Lowest Paid Workers Must Benefit From Budget
NZEI RELEASE
20th May 2008 For Immediate
Release
Education’s Lowest Paid Workers Must Benefit From Budget
The country’s largest education union says this week’s Budget must increase school funding by at least 10 percent and put fair pay and job security for education’s lowest paid workers as a priority for education spending.
NZEI Te Riu Roa represents 11,500 support staff in primary, area and secondary schools throughout the country. They include teacher aides, administration workers, sports co-ordinators, librarians, and nurses, and are among the lowest paid workers in the country. They are often working with the most vulnerable children, but earn as little as $12.69 an hour - pay that doesn’t reflect their skills or commitment.

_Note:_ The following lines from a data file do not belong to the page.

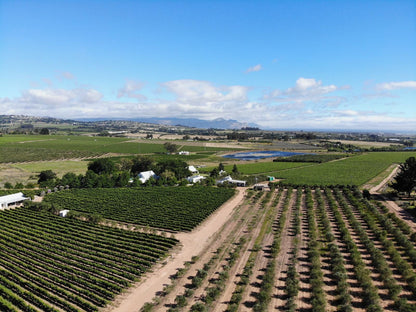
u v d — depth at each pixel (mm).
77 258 54719
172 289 45000
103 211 88375
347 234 63094
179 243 63469
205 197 102625
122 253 58031
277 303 40688
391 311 38219
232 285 45406
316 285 43562
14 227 73000
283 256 55562
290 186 122500
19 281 46594
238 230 70312
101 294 44281
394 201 95312
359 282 44969
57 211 87125
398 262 49656
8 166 180500
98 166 150125
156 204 94500
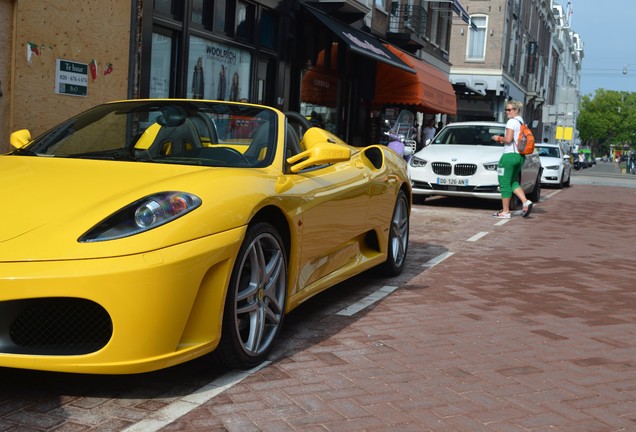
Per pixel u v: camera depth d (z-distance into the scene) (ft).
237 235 10.70
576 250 27.53
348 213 15.60
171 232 9.87
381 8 68.03
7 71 26.53
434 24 90.17
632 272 23.09
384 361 12.57
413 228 31.89
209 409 10.02
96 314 9.70
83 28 29.78
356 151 18.37
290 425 9.58
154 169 11.99
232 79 43.37
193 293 9.99
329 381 11.39
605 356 13.53
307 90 54.49
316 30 54.65
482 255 25.16
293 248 12.77
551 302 18.06
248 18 44.68
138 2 32.94
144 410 9.91
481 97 136.36
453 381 11.66
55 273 9.23
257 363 11.85
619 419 10.36
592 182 96.12
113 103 15.28
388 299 17.51
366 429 9.56
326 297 17.47
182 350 10.06
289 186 12.82
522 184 45.11
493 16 131.64
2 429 9.10
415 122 74.69
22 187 11.07
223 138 13.66
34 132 27.84
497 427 9.84
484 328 15.16
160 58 36.14
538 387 11.57
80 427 9.26
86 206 10.36
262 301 11.93
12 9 26.43
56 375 11.14
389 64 56.39
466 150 42.01
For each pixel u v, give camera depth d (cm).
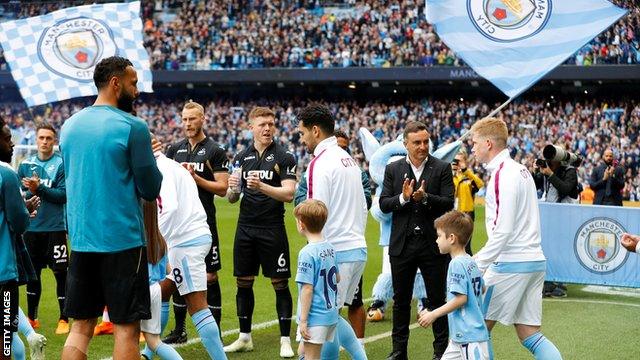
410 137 724
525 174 623
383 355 778
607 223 1102
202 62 3831
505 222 606
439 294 721
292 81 3688
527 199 620
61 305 862
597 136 3180
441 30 1095
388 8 3728
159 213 661
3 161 578
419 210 719
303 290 578
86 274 518
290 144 3494
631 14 3325
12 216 556
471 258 598
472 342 583
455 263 589
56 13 978
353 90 3919
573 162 1166
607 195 1430
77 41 977
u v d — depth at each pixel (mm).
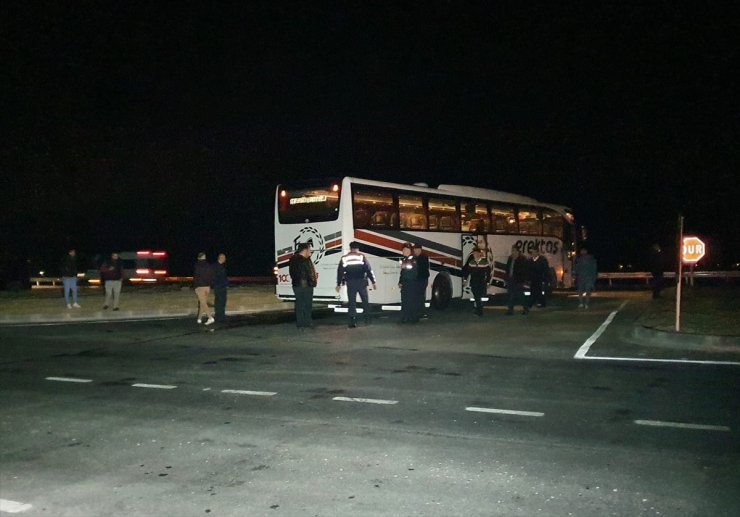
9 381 10711
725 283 40656
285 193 20484
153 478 6164
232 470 6355
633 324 17062
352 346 14375
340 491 5789
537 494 5680
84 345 14773
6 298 25875
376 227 20188
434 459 6621
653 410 8492
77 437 7496
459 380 10523
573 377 10695
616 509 5352
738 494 5648
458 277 23094
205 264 18938
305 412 8547
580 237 31344
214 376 11039
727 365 11617
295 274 17500
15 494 5801
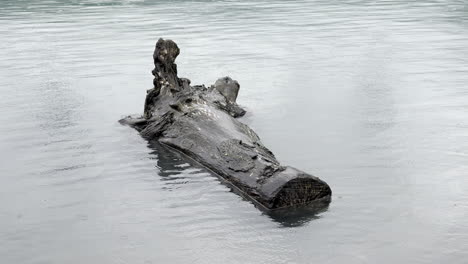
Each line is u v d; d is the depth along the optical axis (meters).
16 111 10.02
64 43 16.67
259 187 6.35
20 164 7.52
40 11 23.53
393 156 7.62
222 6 24.47
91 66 13.70
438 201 6.25
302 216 5.98
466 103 10.18
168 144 8.08
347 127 8.89
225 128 7.76
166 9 23.58
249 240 5.50
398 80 12.01
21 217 6.04
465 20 20.45
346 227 5.72
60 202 6.38
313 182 6.26
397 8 23.94
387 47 15.70
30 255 5.30
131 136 8.62
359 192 6.52
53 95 11.14
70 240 5.55
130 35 17.69
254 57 14.41
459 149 7.84
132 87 11.71
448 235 5.53
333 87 11.45
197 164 7.41
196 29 18.58
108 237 5.59
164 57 9.34
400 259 5.12
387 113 9.61
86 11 23.36
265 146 8.05
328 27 19.02
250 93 11.05
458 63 13.60
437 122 9.07
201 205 6.25
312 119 9.34
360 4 25.45
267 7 24.20
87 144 8.28
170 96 9.16
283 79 12.17
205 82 12.02
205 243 5.45
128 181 6.93
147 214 6.05
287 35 17.50
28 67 13.72
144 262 5.14
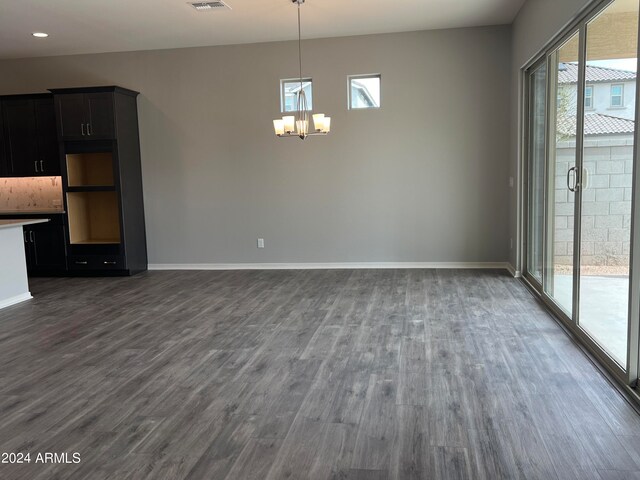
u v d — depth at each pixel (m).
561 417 2.69
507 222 6.61
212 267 7.27
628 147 2.94
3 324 4.75
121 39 6.46
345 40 6.66
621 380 3.06
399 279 6.17
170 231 7.29
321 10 5.54
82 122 6.67
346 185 6.88
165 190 7.23
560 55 4.35
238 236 7.18
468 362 3.49
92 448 2.54
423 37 6.51
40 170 7.09
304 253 7.08
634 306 2.87
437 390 3.07
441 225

Their salaries are bulk funded through schools’ operations grants which pay for the day-to-day running costs of schools. The result is that schools struggle to find adequate funding to pay their support staff as they try to juggle their salaries with other essential costs.

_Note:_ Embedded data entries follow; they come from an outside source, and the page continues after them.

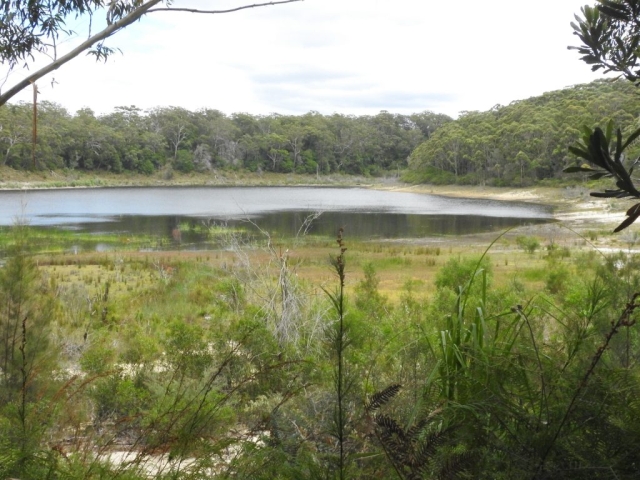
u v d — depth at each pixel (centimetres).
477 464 139
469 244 2619
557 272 645
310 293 717
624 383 144
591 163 138
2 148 6034
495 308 263
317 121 11831
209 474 195
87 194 6725
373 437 155
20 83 239
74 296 992
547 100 7094
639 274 196
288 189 9219
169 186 9131
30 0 304
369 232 3312
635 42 177
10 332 346
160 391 367
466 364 198
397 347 293
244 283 840
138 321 867
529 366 171
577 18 185
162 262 1823
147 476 193
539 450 140
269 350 479
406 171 10200
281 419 184
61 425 258
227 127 10694
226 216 4303
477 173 7825
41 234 2936
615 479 128
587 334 174
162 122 9994
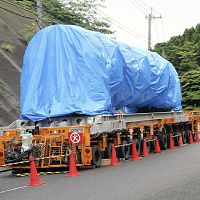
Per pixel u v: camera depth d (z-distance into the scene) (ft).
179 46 176.04
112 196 28.35
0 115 78.54
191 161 47.88
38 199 28.04
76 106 43.98
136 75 54.60
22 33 119.03
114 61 49.44
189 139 82.43
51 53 46.29
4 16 122.93
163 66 65.51
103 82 46.50
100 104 45.55
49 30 47.21
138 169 42.14
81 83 45.19
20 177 40.60
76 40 46.29
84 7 119.34
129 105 57.36
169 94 69.05
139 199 27.40
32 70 46.68
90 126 42.55
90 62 46.06
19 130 43.73
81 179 36.17
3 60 98.17
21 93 47.03
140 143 57.88
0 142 43.47
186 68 164.04
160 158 52.75
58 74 45.34
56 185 33.53
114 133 49.01
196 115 88.53
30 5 116.26
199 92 152.05
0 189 33.30
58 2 116.67
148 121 61.52
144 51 61.16
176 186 32.12
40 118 44.73
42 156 41.78
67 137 42.19
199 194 29.14
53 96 44.96
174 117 71.97
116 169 42.50
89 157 42.11
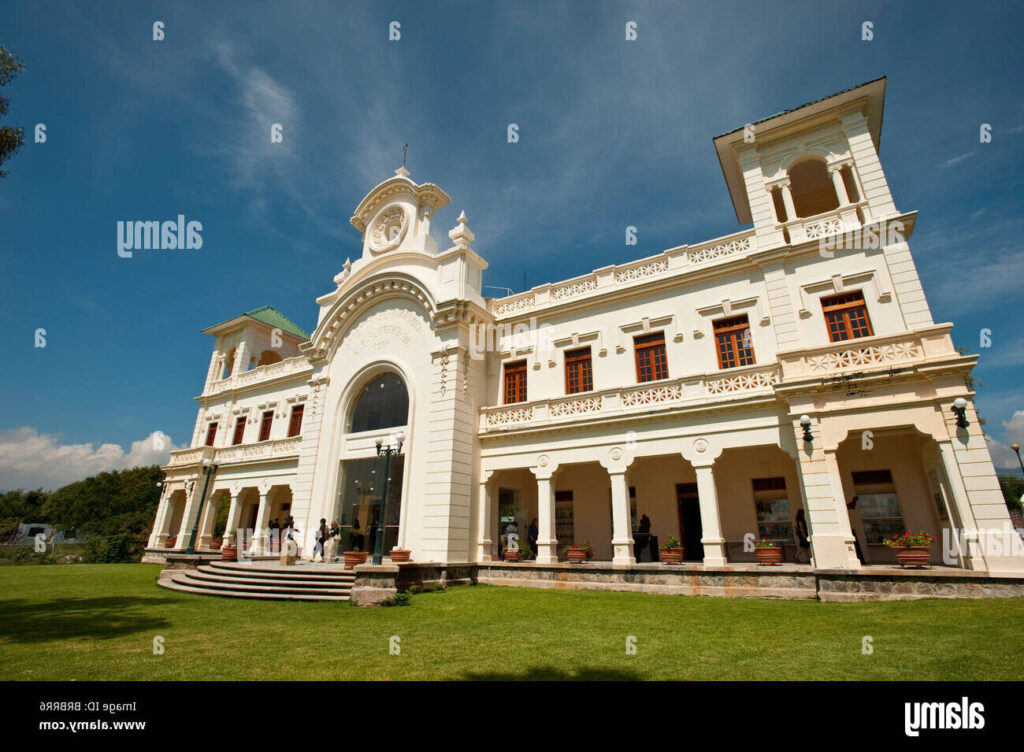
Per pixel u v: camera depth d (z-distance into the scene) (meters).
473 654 7.10
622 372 17.48
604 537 18.02
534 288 20.36
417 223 22.47
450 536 16.62
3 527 48.81
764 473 15.92
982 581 10.34
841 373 12.64
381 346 21.31
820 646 7.10
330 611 11.28
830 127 16.31
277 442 27.50
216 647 7.65
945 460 11.33
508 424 18.45
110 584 16.67
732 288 16.25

NZEI wants to see the Government target funding for core support staff, so they are paid centrally by the government. This would give them job security, make them a less vulnerable workforce and help retain experienced and valuable staff.

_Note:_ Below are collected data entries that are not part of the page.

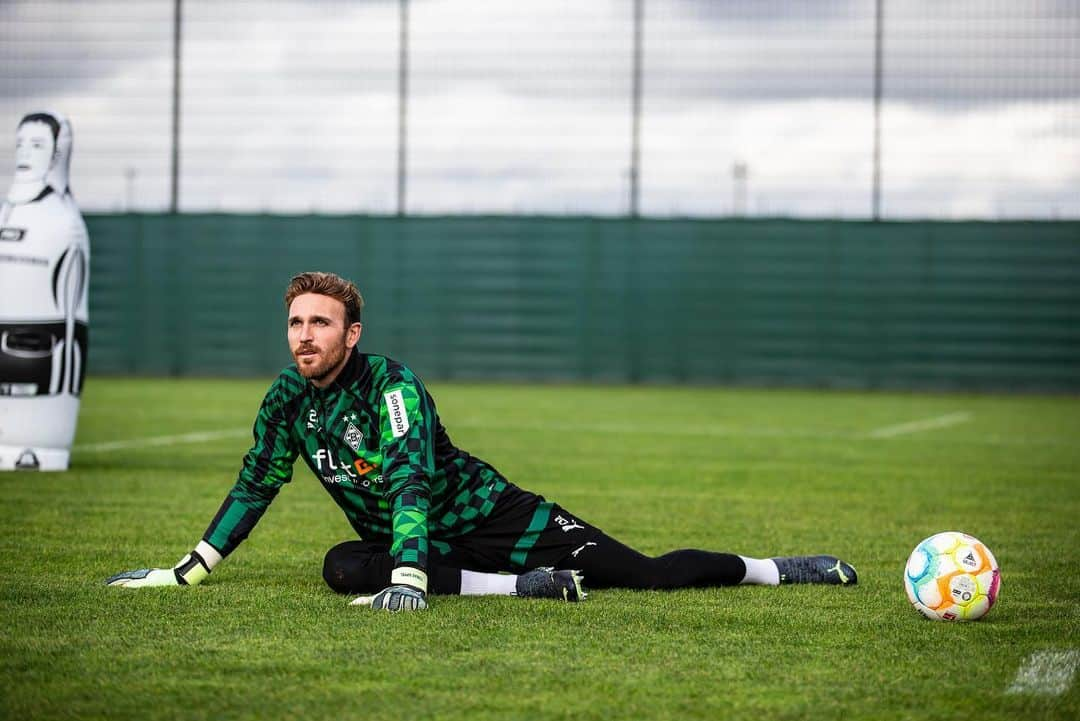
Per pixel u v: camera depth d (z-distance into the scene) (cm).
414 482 1088
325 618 1041
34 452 2303
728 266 6131
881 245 6028
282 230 6319
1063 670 908
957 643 993
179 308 6362
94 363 6384
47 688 829
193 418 3828
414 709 788
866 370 6069
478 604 1105
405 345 6312
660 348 6197
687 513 1897
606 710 791
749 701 816
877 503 2047
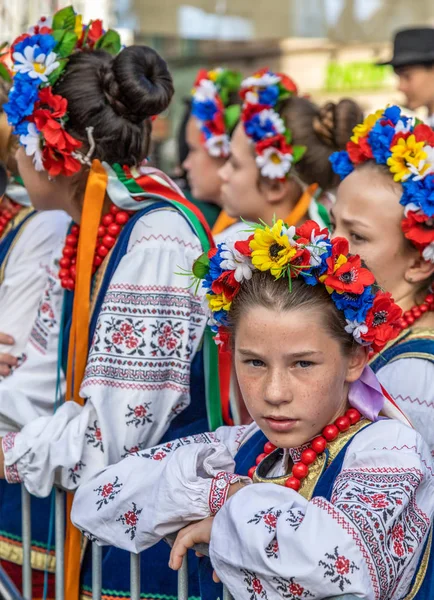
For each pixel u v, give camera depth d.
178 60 13.23
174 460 2.29
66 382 3.00
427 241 2.79
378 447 2.15
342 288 2.08
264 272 2.16
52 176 2.96
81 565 2.92
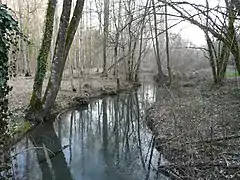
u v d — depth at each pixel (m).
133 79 35.59
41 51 15.23
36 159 11.05
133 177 9.57
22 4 35.78
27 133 13.20
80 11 15.63
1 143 7.49
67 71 39.72
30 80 29.61
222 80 21.75
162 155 10.89
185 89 23.11
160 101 20.19
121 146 13.27
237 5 5.36
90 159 11.53
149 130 15.05
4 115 7.67
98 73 37.31
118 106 23.41
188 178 8.14
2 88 7.38
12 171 9.21
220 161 8.56
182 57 26.00
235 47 7.23
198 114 13.83
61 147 12.91
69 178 9.68
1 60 7.33
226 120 12.20
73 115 19.38
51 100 15.69
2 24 7.30
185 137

NZEI President Frances Nelson says “having a fully and centrally funded administration position in schools would positively impact on teaching and learning by freeing principals up to carry out their core duties. We need skilled people who can share some of the responsibility for running the administrative side of a school, and the government needs to recognise that.”
“If the government is serious about education and addressing issues of low pay in the workforce, it must show a commitment to the growing number of school support staff and provide the additional funding needed to see that commitment through,” Ms Nelson says.
NZEI says a meaningful increase in the Operations Grant, of at least 10% would give schools extra funding and take some of the burden off them in terms of paying and keeping support staff on. Last year’s increase of 4% - effectively only 1.4% once adjusted by inflation - hardly touched the sides, and has not met the increased needs of schools.